Most major U.S. banks offer "student checking" accounts and services designed specifically for students – here's a small sample:
- Initial Money Needs on Arrival
You should evaluate your needs for the first few weeks of school -most schools suggest bringing about $2,500 in readily available funds. You can bring this amount in traveler's checks, or better yet, bring your foreign bank card, after checking that it will work in U.S. ATMs, to access an account at home. All other money can be wired to your new U.S. bank account after you arrive. Remember, if you have a scholarship, assistantship or another form of employment, it will typically take a month or more to get your first payment, so make sure you have enough money to live during your first few weeks.
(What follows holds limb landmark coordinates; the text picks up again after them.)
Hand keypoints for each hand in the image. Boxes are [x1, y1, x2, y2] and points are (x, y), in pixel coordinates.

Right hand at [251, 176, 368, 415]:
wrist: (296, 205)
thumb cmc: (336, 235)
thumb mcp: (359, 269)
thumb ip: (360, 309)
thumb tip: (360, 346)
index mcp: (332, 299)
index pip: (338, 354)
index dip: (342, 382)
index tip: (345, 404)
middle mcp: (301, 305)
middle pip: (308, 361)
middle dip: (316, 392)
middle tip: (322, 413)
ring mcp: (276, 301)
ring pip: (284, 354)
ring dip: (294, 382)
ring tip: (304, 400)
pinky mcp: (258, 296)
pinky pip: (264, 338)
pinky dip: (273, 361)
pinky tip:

- Banks near Rice University
A. Chase Bank
6560 Fannin St • (713) 795-7312
B. Wells Fargo Bank
6651 Main St Ste F370 • (713) 285-2780
C. BBVA Bank
2401 University Blvd • (713) 867-1111
- What is a Credit Score?
What it is
A credit score is a rating given to your financial history. It tells lenders how risky it would be to loan you money. It is a three-digit number between 350 and 850, with good scores ranging from about 700 and up.
How it works
In order to have a credit score you will need to build credit. The credit score is calculated by assessing several factors including how many accounts you have, the amount of available credit, percentage of credit used, your payment history, and the length of your credit history. The types of accounts you have (such as credit card, mortgage, etc.) also make an impact on your score.
What it is used for
Credit scores are used primarily by banks and insurance companies to determine your financial responsibility, including any risk factors associated with lending you money. The higher your score is, the better chance you have to get loans, credit cards, and well-priced insurance coverage.
How it affects YOU
Poor credit can cause issues with things like:
- Getting a credit card (the credit limit is low with very high APR)
- Getting a loan approval (loans have very high interest rates)
- Getting a reasonable insurance rate
- Leasing an apartment
- Applying for a mortgage
Ways to build a good credit score:
- Opening a bank account: having a savings account and regularly transferring money to that account as well as setting up direct debit payments for your bills shows that you can be responsible for your finances.
- Utility Bills: Making regular payments on all your utilities (such as gas, electric, phone, internet, etc.) is another way to prove to lenders that you are responsible with your payments and will be a suitable applicant for a loan or credit option.
- Obtain a credit card: Using a credit card responsibly is a way to build and maintain a good credit score. Although it can be difficult to find a company that will allow you to open a credit card, it is possible to find companies that will allow you to open a credit card as an international student.
Credit building may not seem like a top priority when you first arrive in the US, but the sooner you start building good credit the better. Just as you are building a strong resume with your education at Rice in order to appeal to employers, a good credit score will appeal to lenders in the future.